While every table will react differently, I have observed that certain players feel a level of disconnect from the game when they have to stare at a screen rather than have a mini in their hand and a map they can touch and prowl around. If I had to speculate with some armchair psychology, I suspect the screen invokes their thoughts on things like a PowerPoint, TV, movies, or a video game cutscene where they just kick back and watch the action. table top isn’t like that. From saving throws to reactions to armor class, table top (and especially its combat) the players have to be paying attention. It can be another layer of separation for the players that can keep them from engaging wholeheartedly. If that’s not a problem for your table, you’re my hero though and I think that’s awesome!

In conclusion…

Remember, mix and match whatever you need! These aren’t mutually exclusive. Maybe using a TV screen as a base with static clings to form the structure of the map then using papercraft buildings and Hirst tiles and plastic minis is the way your table approaches the game. There’s nothing wrong with that. In fact, I would go as far as to say that’s how most people are going to approach it.

Never forget why we do this! There’s a sort of kinetic energy that forms when players can see the world form around their mini, they can plan and plot and touch the world and make all of their plans before their next turn. This is especially prevalent for large boss areas with different segmented areas where there may be hurdles to clear or a specific order of operations they need to plan around.
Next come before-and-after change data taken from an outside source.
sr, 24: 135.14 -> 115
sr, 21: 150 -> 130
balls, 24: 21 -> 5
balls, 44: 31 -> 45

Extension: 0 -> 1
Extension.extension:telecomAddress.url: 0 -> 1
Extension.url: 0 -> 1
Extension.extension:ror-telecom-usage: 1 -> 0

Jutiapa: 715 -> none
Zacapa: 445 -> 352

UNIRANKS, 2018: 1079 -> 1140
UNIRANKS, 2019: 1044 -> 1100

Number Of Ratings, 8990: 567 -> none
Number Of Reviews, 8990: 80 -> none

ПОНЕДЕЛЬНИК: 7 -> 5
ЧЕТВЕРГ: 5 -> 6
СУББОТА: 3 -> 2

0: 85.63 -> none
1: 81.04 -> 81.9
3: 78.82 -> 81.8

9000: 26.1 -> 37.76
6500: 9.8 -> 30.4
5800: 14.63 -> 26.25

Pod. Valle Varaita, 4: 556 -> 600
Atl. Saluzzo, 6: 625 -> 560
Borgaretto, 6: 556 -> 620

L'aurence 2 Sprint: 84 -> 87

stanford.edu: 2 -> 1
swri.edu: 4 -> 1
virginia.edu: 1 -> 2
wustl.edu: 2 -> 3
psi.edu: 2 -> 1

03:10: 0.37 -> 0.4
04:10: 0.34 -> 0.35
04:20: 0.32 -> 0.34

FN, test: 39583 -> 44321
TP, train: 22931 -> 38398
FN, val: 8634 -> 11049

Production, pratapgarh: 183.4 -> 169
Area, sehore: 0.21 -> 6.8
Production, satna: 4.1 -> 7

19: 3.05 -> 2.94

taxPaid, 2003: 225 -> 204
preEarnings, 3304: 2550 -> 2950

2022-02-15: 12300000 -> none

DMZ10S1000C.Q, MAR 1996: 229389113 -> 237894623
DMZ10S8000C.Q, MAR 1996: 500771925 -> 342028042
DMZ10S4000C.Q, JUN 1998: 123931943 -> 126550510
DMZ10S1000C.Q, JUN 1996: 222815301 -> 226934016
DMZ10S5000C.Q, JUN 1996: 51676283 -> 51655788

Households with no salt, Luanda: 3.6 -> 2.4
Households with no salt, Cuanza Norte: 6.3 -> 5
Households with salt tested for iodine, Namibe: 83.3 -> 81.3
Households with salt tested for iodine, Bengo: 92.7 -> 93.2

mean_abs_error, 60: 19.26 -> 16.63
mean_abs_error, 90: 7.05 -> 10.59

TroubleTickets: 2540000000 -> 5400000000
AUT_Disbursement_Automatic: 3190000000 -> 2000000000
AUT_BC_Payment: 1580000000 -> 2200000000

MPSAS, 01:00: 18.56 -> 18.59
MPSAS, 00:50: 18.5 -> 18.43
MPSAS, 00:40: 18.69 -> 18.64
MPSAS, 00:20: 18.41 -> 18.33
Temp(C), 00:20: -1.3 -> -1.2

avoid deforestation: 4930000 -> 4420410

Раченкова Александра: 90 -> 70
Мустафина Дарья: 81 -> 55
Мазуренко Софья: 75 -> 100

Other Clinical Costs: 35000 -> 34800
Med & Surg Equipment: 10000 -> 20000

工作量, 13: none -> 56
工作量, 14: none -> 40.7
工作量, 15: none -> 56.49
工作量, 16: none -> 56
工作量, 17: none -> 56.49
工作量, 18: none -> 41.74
Interacting with the environment is one of the staples of great combat and players getting creative with it shows how much they really care and have sunk into the game.

The terrain is only a point of reference in that whole process. If it works for your players, they are able to make decisions and be informed about the world, then it’s the right terrain for you. That is all that matters.

Until next time,

May your game, have advantage my friends!